Similarly, Edward’s ideas of destroying the panopticon without the consideration of those like Gash who have been systematically made illiterate to all but the Zero Drive’s writing is but another example of his incomplete theory of change. You cannot simply destroy a powerful structure that pervades so much of Futura’s society without replacing it with something more convincing or powerful. The more we examine his character, the more we can guess just how many books he read after they were edited, instead of ensured to carry specific messages opposing the hegemony their society faces.

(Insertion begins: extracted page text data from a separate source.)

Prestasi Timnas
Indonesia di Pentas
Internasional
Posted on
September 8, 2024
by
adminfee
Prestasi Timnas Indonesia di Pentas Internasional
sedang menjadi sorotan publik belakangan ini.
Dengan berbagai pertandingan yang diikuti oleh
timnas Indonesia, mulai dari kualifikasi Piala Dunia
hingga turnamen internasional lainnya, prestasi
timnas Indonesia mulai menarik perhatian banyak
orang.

It is because of this disparity and obvious foil that Lorraine’s acknowledgement of both history, the future and regard for mortality makes such a strong case to the author and Gash. Showing the reader that she places a higher value than Edward on strangers’ lives, Lorraine is immediately opposed to the potential bombs that could cut off life support by hospitals. As previously discussed, she also is more willing to engage in humanity in someone not as intelligent or as knowledgeable as her. Whereas we see multiple examples of Edward taking after his captors and simply trying to extract things from different people in the play, such as his kidnapping of Lorraine and his grinning at the fact that Gash is not a good liar, Lorraine can be considered an example of someone who has a real community as well as an imagined community: a community of people you may not ever know personally or the names of that one considers and relate to in how one relates to and acts in the world. Through these choices of Futura, and the likability of Lorraine throughout the play, we can consider the making of Lorraine’s character a nod from Harrison to the audience an acknowledgement in the importance of regarding and centering humanity when conducting social change. Lorraine and hooks alike are able to acknowledge this in action because of the fact they acknowledge other individuals and demographics differences and wills past what they can do for them alone. It is through this acknowledgement Lorraine, and hopefully Futura’s readers leave the text more apt to be agents of positive change through a deep understanding of historical context.
Works Cited:
1. hooks, bell. Salvation : Black People and Love. 1st ed., William Morrow, 2001.